*** GIVEN INFORMATION Section Begins ***

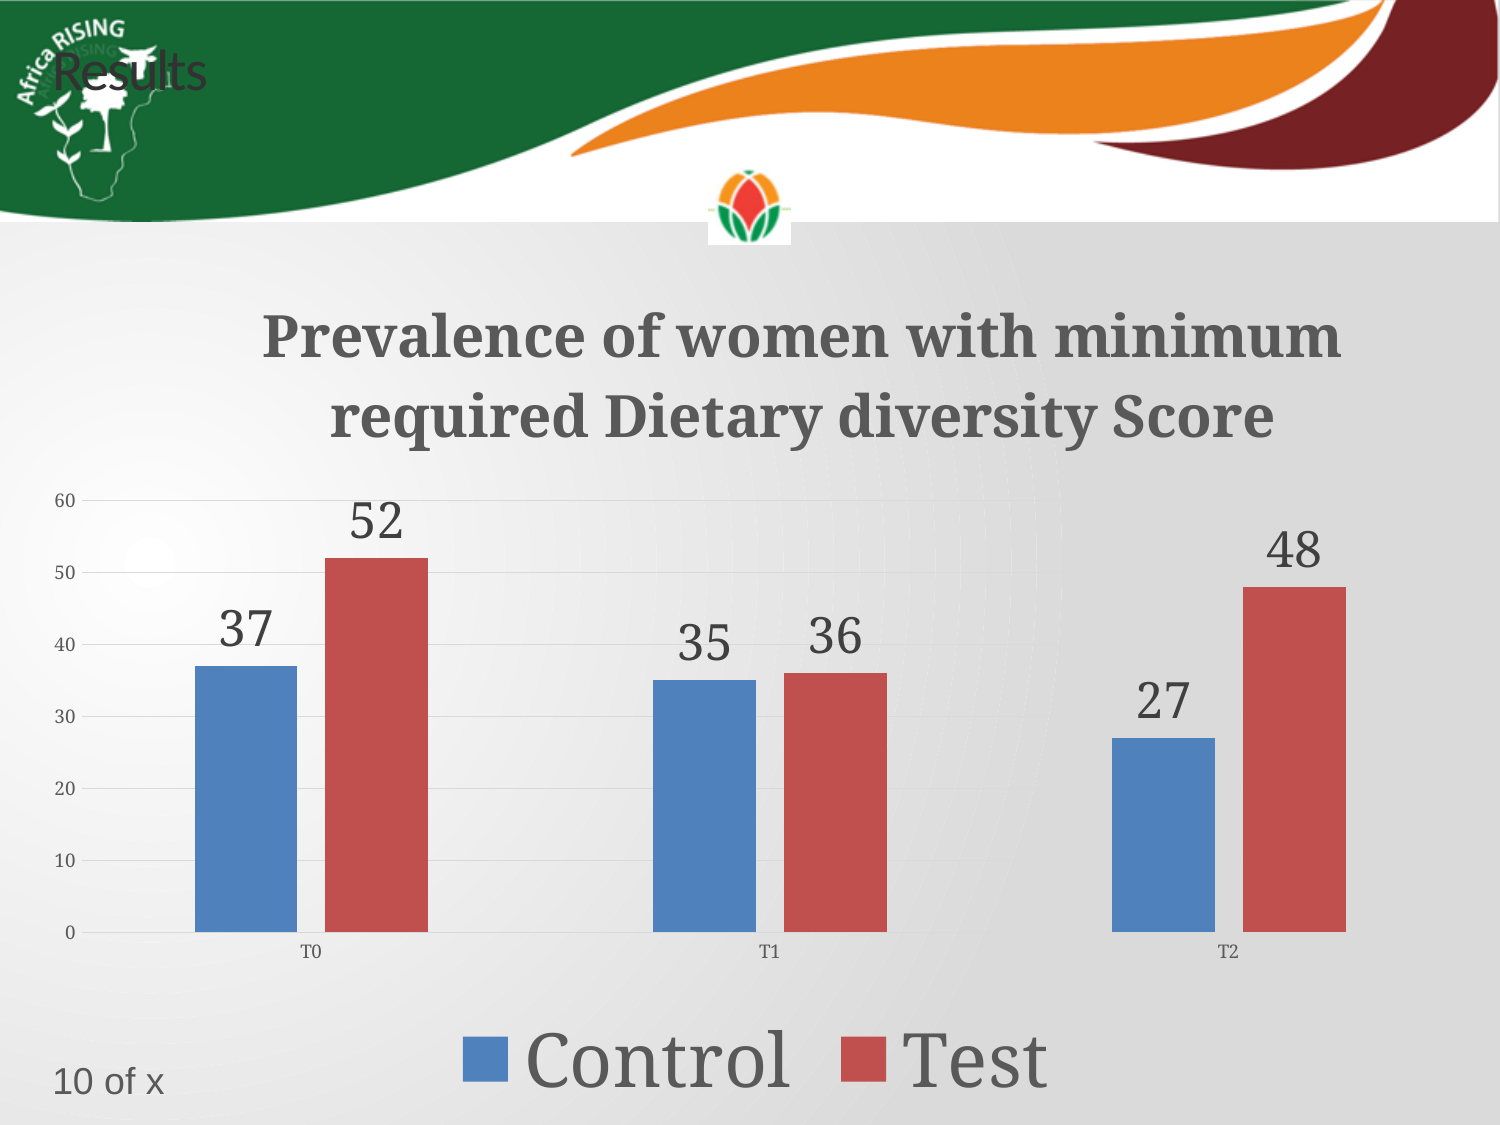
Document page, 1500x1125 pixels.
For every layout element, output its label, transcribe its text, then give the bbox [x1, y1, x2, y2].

chart [24, 249, 1488, 1125]
title Results [37, 24, 1437, 169]
picture [0, 0, 1499, 245]
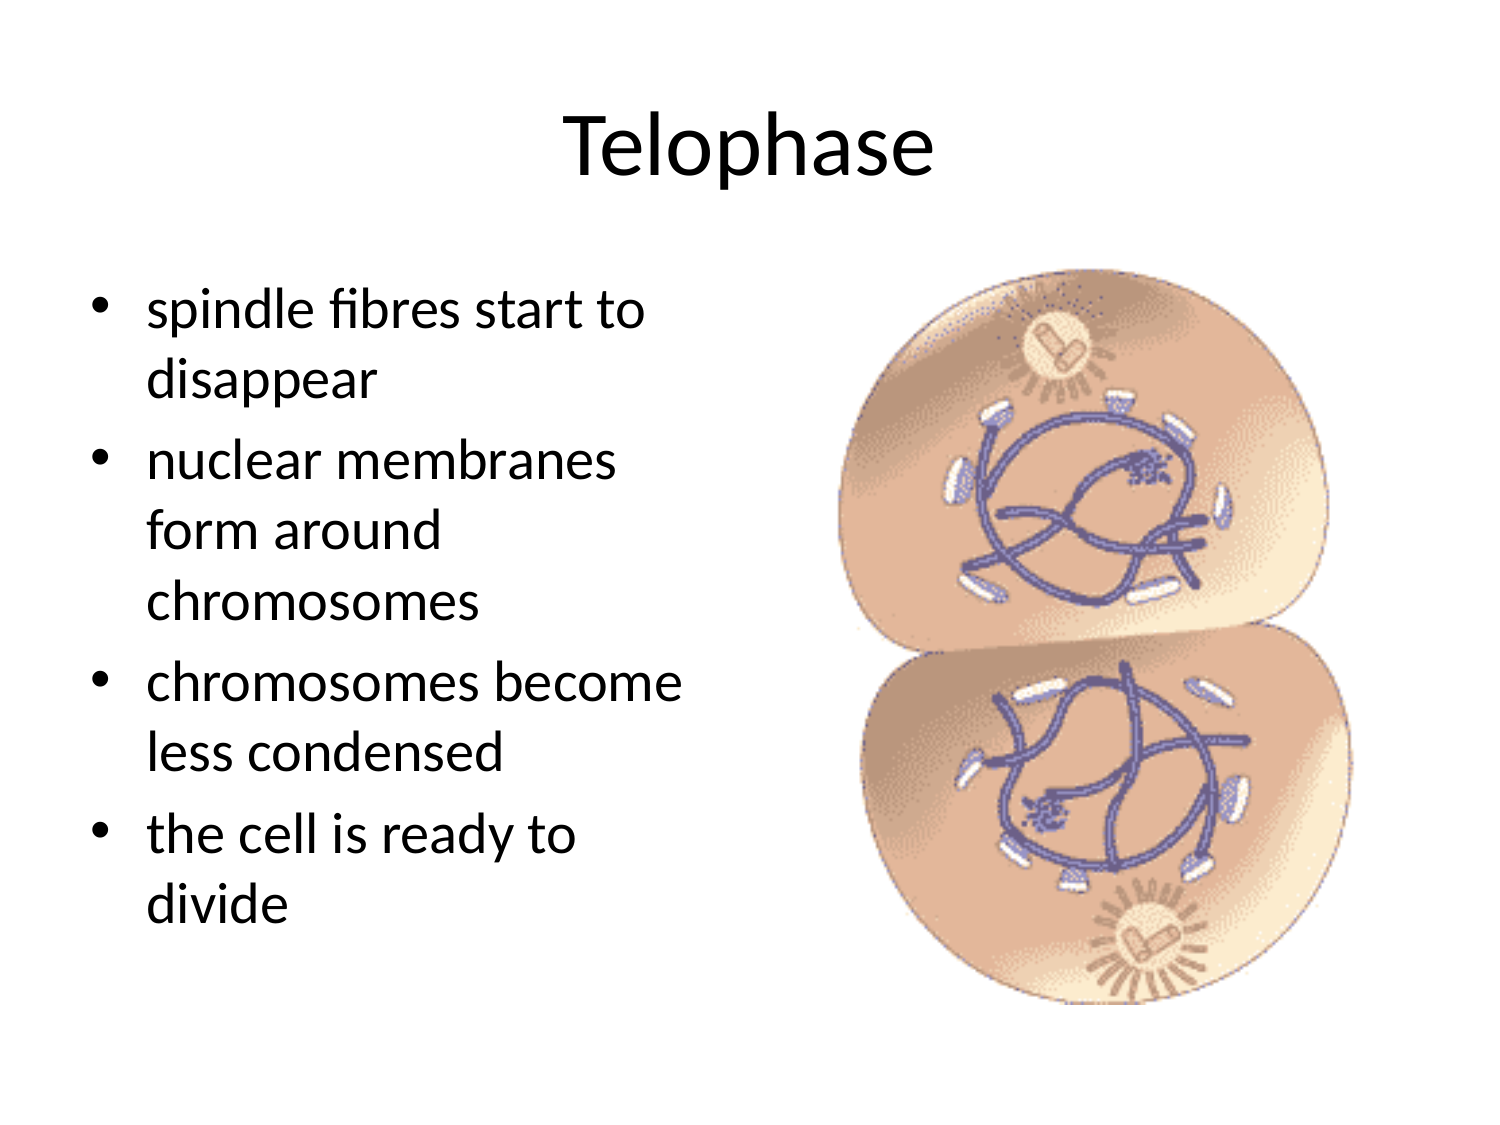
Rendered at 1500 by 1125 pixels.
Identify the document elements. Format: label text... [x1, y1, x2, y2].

*** GIVEN INFORMATION Section Ends ***

The complete set of records should be written out again, pictures excluded.

Document page, 1500x1125 pixels.
For every layout element, output its label, transcribe its text, then give the bbox [x1, y1, x2, y2].

chart [24, 249, 1488, 1125]
title Results [37, 24, 1437, 169]
picture [0, 0, 1499, 245]
Rendered at 1500 by 1125 pixels.
Identify the document elements. Format: label text... [x1, y1, x2, y2].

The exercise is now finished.